● Extract to read
--------------------------------
Case Number: HT-02-0375

 

Date of Hearing: 25 October 2002

Date of Handing Down of Judgment in Open Court: 2 November 2002

 

Representation

 

Mr Andrew Rigney appeared for the claimant instructed by Masons, 30 Aylesbury Street, London, ECIR OER, DX: 53313 Clerkenwell, Ref: RDN/JLTX.

 

Miss Chantal-Aimee Doerries appeared for the defendant instructed by D J Freeman, 43 Fetter Lane, London, EC4A 1JU, DX: 103 London, Ref: DLJ/JLG/01132686.

 

This judgment was made in writing and was handed down by the court. For the purposes of paragraph 5.12 of 52PD-19 (Practice Direction - Appeals), this written judgment is to be taken as replacing an official recording and approved transcript of the judgment.


Subject Matter

 

Enforcement of adjudicator's decision; withholding against sum directed to be paid; VHE Construction PLC v RBSTB Trust Ltd; KNS Industrial Services (Birmingham) Ltd v Sindall Ltd, Glencot Development and Design Co Ltd v Ben Barrett & Son (Contractors) Ltd and David McLean Housing & Son Contractors Ltd v Swansea Housing Association considered; term of contract allowing withholding against adjudicator's decision following determination; repudiation and second adjudicator's decision; Parsons Plastics (Research and Development) Ltd v Purac and Northern Developments (Cumbria) Ltd v J & J Nichol applied.
--------------------------------
● Material provided
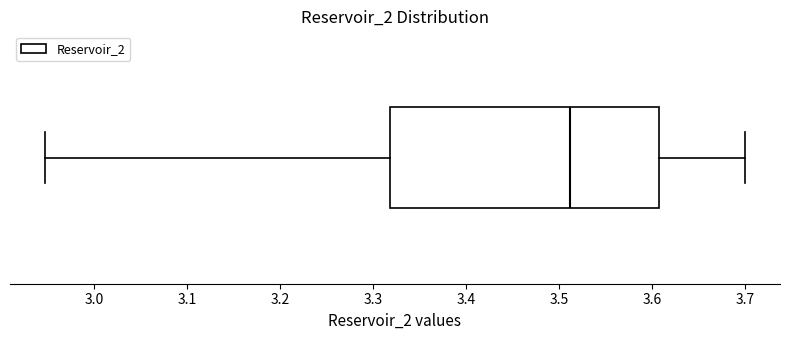

Where does the left whisker of the box end on the x-axis? The values are not printed on the chart, so give them approximately, as read against the axis.

2.95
--------------------------------
Return the court judgment header above in full, word for word.

Case Number: HT-02-0375

 

Date of Hearing: 25 October 2002

Date of Handing Down of Judgment in Open Court: 2 November 2002

 

Representation

 

Mr Andrew Rigney appeared for the claimant instructed by Masons, 30 Aylesbury Street, London, ECIR OER, DX: 53313 Clerkenwell, Ref: RDN/JLTX.

 

Miss Chantal-Aimee Doerries appeared for the defendant instructed by D J Freeman, 43 Fetter Lane, London, EC4A 1JU, DX: 103 London, Ref: DLJ/JLG/01132686.

 

This judgment was made in writing and was handed down by the court. For the purposes of paragraph 5.12 of 52PD-19 (Practice Direction - Appeals), this written judgment is to be taken as replacing an official recording and approved transcript of the judgment.


Subject Matter

 

Enforcement of adjudicator's decision; withholding against sum directed to be paid; VHE Construction PLC v RBSTB Trust Ltd; KNS Industrial Services (Birmingham) Ltd v Sindall Ltd, Glencot Development and Design Co Ltd v Ben Barrett & Son (Contractors) Ltd and David McLean Housing & Son Contractors Ltd v Swansea Housing Association considered; term of contract allowing withholding against adjudicator's decision following determination; repudiation and second adjudicator's decision; Parsons Plastics (Research and Development) Ltd v Purac and Northern Developments (Cumbria) Ltd v J & J Nichol applied.